Every single entry that follows is to be retyped exactly.
§
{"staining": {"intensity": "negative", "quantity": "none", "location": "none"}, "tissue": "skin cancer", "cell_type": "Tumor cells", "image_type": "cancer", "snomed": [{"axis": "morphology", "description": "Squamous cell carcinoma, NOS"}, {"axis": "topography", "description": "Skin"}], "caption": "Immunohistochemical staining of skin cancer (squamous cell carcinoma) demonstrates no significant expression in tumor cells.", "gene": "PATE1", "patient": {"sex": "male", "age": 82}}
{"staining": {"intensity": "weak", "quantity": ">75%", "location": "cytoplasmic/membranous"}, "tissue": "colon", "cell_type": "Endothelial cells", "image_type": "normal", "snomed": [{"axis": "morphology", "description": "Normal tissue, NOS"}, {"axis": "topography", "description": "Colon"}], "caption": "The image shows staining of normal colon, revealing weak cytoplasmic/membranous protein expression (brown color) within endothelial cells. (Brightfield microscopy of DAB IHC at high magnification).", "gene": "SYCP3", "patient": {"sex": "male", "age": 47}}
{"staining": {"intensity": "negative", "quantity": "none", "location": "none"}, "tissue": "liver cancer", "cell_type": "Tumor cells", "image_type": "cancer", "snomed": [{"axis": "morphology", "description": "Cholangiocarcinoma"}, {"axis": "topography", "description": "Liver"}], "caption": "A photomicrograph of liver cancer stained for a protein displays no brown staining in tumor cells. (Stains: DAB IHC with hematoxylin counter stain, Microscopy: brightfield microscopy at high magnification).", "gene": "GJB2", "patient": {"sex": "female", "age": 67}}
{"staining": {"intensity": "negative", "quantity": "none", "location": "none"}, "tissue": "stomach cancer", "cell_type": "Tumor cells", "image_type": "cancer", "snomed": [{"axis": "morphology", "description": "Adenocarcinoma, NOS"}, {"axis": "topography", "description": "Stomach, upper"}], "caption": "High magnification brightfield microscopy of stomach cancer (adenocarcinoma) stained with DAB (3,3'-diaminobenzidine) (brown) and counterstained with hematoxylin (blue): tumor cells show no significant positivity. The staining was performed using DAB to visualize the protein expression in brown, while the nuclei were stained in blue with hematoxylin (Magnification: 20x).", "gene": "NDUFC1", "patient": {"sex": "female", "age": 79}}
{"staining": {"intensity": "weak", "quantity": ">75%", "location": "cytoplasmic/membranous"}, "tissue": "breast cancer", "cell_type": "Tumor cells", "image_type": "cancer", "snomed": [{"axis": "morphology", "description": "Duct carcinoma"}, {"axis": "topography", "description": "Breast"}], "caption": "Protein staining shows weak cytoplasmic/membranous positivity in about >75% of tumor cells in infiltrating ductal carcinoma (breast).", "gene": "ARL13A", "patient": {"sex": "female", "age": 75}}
§
# RESPONSE AREA
{"staining": {"intensity": "negative", "quantity": "none", "location": "none"}, "tissue": "skin cancer", "cell_type": "Tumor cells", "image_type": "cancer", "snomed": [{"axis": "morphology", "description": "Squamous cell carcinoma, NOS"}, {"axis": "topography", "description": "Skin"}], "caption": "Immunohistochemical staining of skin cancer (squamous cell carcinoma) demonstrates no significant expression in tumor cells.", "gene": "PATE1", "patient": {"sex": "male", "age": 82}}
{"staining": {"intensity": "weak", "quantity": ">75%", "location": "cytoplasmic/membranous"}, "tissue": "colon", "cell_type": "Endothelial cells", "image_type": "normal", "snomed": [{"axis": "morphology", "description": "Normal tissue, NOS"}, {"axis": "topography", "description": "Colon"}], "caption": "The image shows staining of normal colon, revealing weak cytoplasmic/membranous protein expression (brown color) within endothelial cells. (Brightfield microscopy of DAB IHC at high magnification).", "gene": "SYCP3", "patient": {"sex": "male", "age": 47}}
{"staining": {"intensity": "negative", "quantity": "none", "location": "none"}, "tissue": "liver cancer", "cell_type": "Tumor cells", "image_type": "cancer", "snomed": [{"axis": "morphology", "description": "Cholangiocarcinoma"}, {"axis": "topography", "description": "Liver"}], "caption": "A photomicrograph of liver cancer stained for a protein displays no brown staining in tumor cells. (Stains: DAB IHC with hematoxylin counter stain, Microscopy: brightfield microscopy at high magnification).", "gene": "GJB2", "patient": {"sex": "female", "age": 67}}
{"staining": {"intensity": "negative", "quantity": "none", "location": "none"}, "tissue": "stomach cancer", "cell_type": "Tumor cells", "image_type": "cancer", "snomed": [{"axis": "morphology", "description": "Adenocarcinoma, NOS"}, {"axis": "topography", "description": "Stomach, upper"}], "caption": "High magnification brightfield microscopy of stomach cancer (adenocarcinoma) stained with DAB (3,3'-diaminobenzidine) (brown) and counterstained with hematoxylin (blue): tumor cells show no significant positivity. The staining was performed using DAB to visualize the protein expression in brown, while the nuclei were stained in blue with hematoxylin (Magnification: 20x).", "gene": "NDUFC1", "patient": {"sex": "female", "age": 79}}
{"staining": {"intensity": "weak", "quantity": ">75%", "location": "cytoplasmic/membranous"}, "tissue": "breast cancer", "cell_type": "Tumor cells", "image_type": "cancer", "snomed": [{"axis": "morphology", "description": "Duct carcinoma"}, {"axis": "topography", "description": "Breast"}], "caption": "Protein staining shows weak cytoplasmic/membranous positivity in about >75% of tumor cells in infiltrating ductal carcinoma (breast).", "gene": "ARL13A", "patient": {"sex": "female", "age": 75}}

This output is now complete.